**Dataset excerpt:**
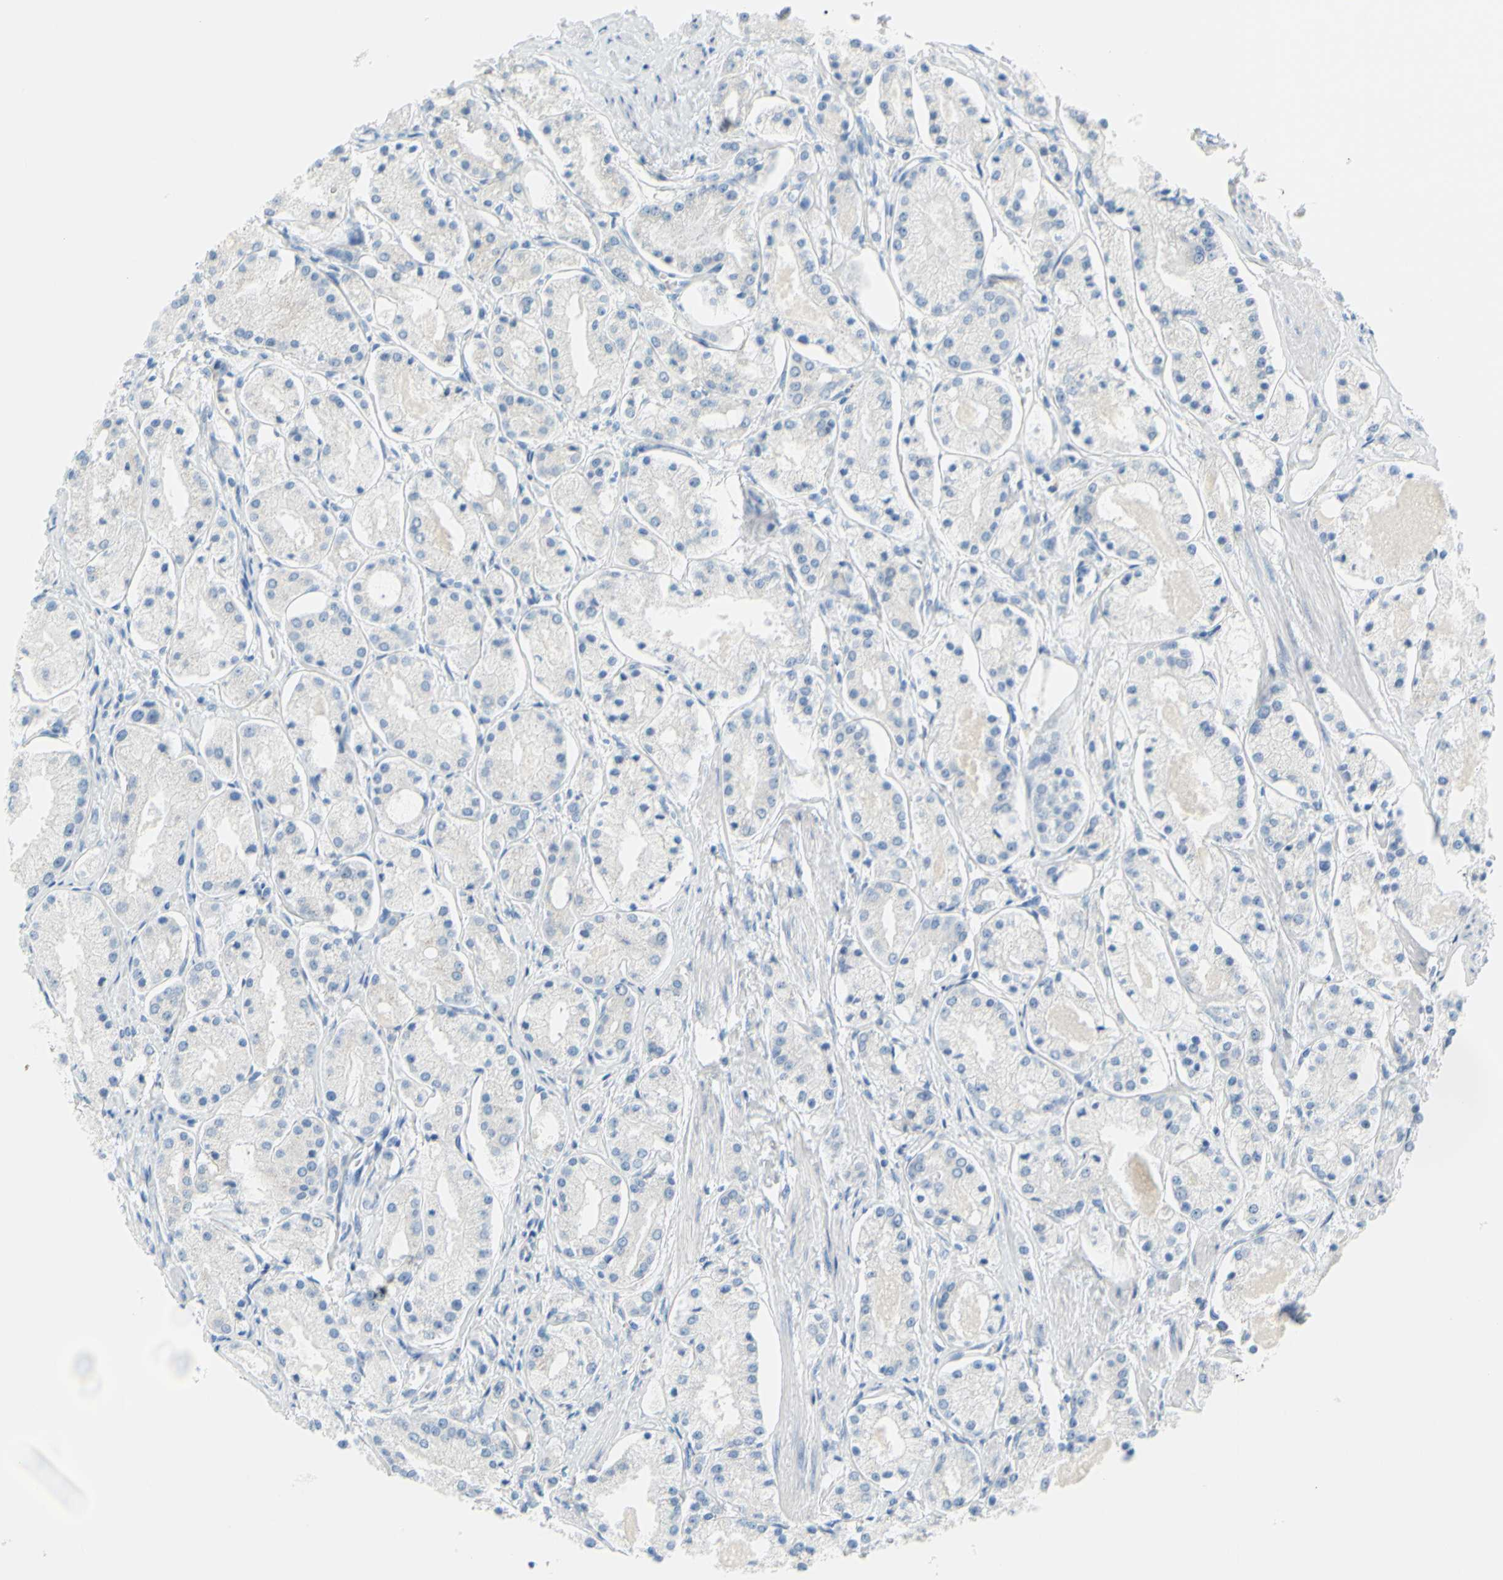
{"staining": {"intensity": "negative", "quantity": "none", "location": "none"}, "tissue": "prostate cancer", "cell_type": "Tumor cells", "image_type": "cancer", "snomed": [{"axis": "morphology", "description": "Adenocarcinoma, High grade"}, {"axis": "topography", "description": "Prostate"}], "caption": "IHC of human prostate cancer (high-grade adenocarcinoma) demonstrates no staining in tumor cells. The staining is performed using DAB brown chromogen with nuclei counter-stained in using hematoxylin.", "gene": "DCT", "patient": {"sex": "male", "age": 66}}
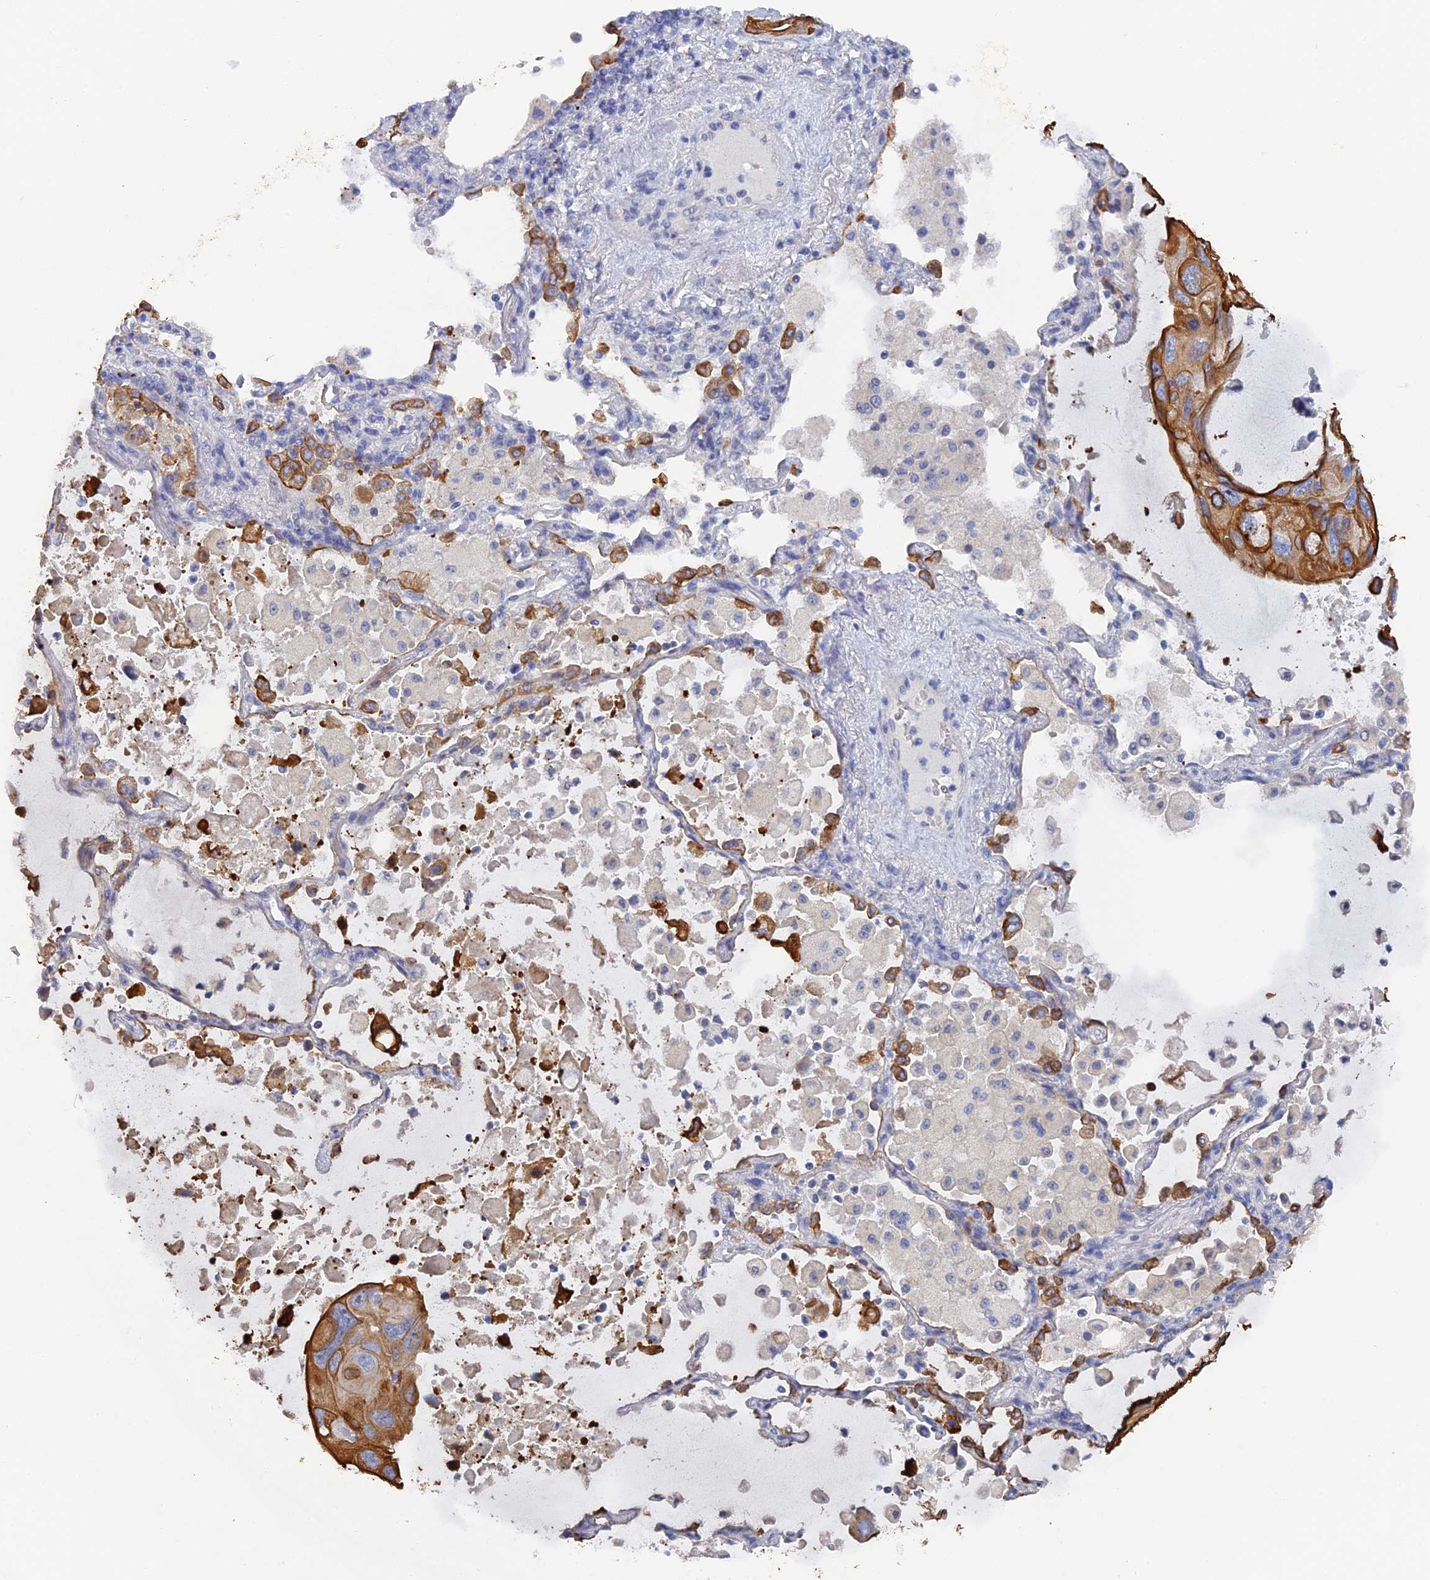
{"staining": {"intensity": "moderate", "quantity": ">75%", "location": "cytoplasmic/membranous"}, "tissue": "lung cancer", "cell_type": "Tumor cells", "image_type": "cancer", "snomed": [{"axis": "morphology", "description": "Squamous cell carcinoma, NOS"}, {"axis": "topography", "description": "Lung"}], "caption": "IHC micrograph of neoplastic tissue: human lung cancer stained using immunohistochemistry (IHC) shows medium levels of moderate protein expression localized specifically in the cytoplasmic/membranous of tumor cells, appearing as a cytoplasmic/membranous brown color.", "gene": "SRFBP1", "patient": {"sex": "female", "age": 73}}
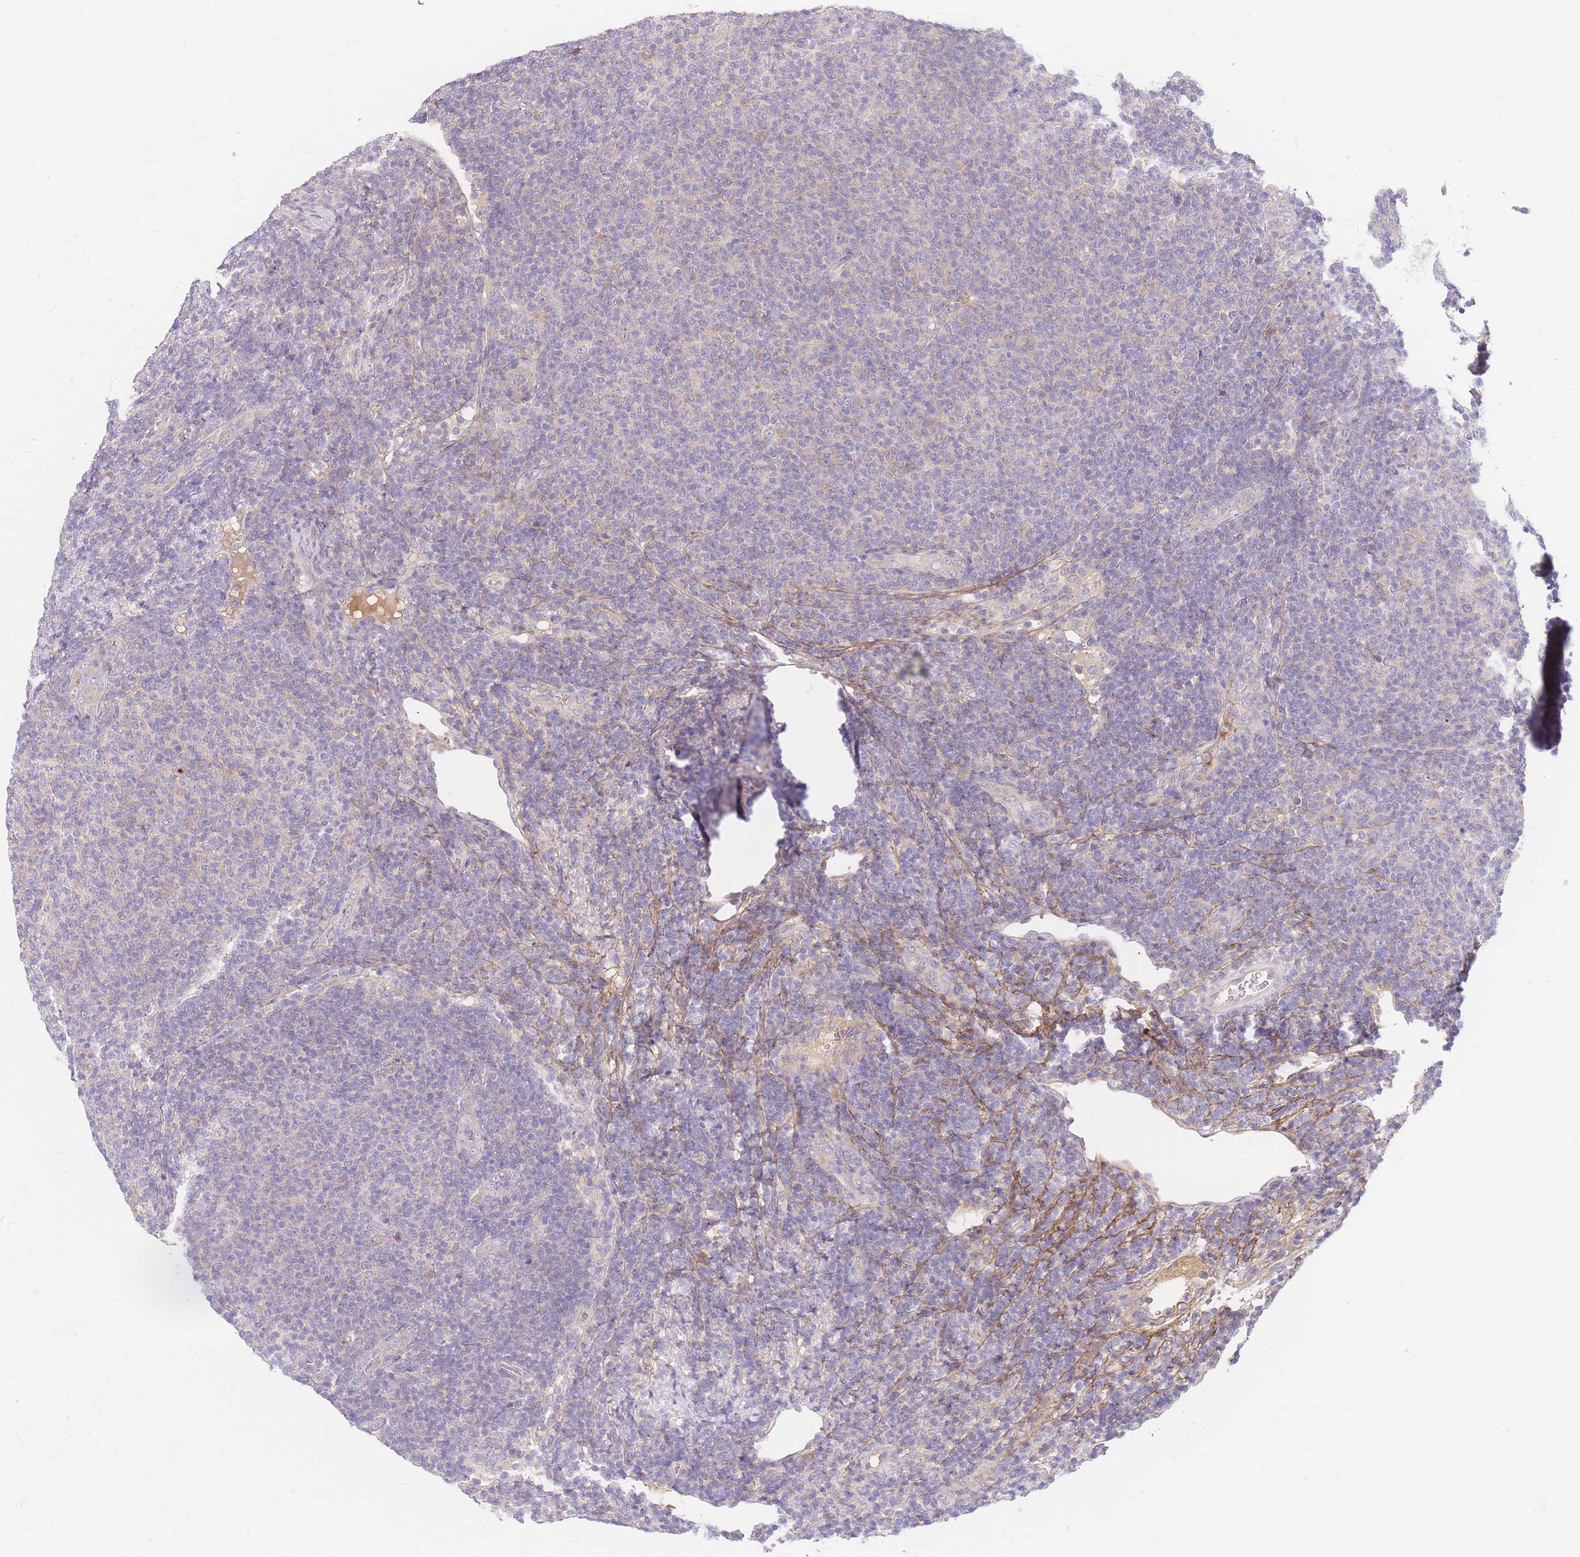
{"staining": {"intensity": "negative", "quantity": "none", "location": "none"}, "tissue": "lymphoma", "cell_type": "Tumor cells", "image_type": "cancer", "snomed": [{"axis": "morphology", "description": "Malignant lymphoma, non-Hodgkin's type, Low grade"}, {"axis": "topography", "description": "Lymph node"}], "caption": "Human lymphoma stained for a protein using IHC exhibits no staining in tumor cells.", "gene": "LIPH", "patient": {"sex": "male", "age": 66}}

**Problem:**
Every line between the start of the listing and the line containing "micrograph of neoplastic", both ends counted, needs to be printed exactly, minus the pictures.

**Answer box:**
{"staining": {"intensity": "negative", "quantity": "none", "location": "none"}, "tissue": "prostate cancer", "cell_type": "Tumor cells", "image_type": "cancer", "snomed": [{"axis": "morphology", "description": "Adenocarcinoma, High grade"}, {"axis": "topography", "description": "Prostate"}], "caption": "IHC of human prostate cancer (high-grade adenocarcinoma) demonstrates no staining in tumor cells. The staining is performed using DAB brown chromogen with nuclei counter-stained in using hematoxylin.", "gene": "DCT", "patient": {"sex": "male", "age": 66}}
{"staining": {"intensity": "moderate", "quantity": ">75%", "location": "cytoplasmic/membranous"}, "tissue": "lung cancer", "cell_type": "Tumor cells", "image_type": "cancer", "snomed": [{"axis": "morphology", "description": "Squamous cell carcinoma, NOS"}, {"axis": "topography", "description": "Lung"}], "caption": "IHC micrograph of neoplastic tissue: human lung cancer stained using immunohistochemistry (IHC) shows medium levels of moderate protein expression localized specifically in the cytoplasmic/membranous of tumor cells, appearing as a cytoplasmic/membranous brown color.", "gene": "SRFBP1", "patient": {"sex": "female", "age": 73}}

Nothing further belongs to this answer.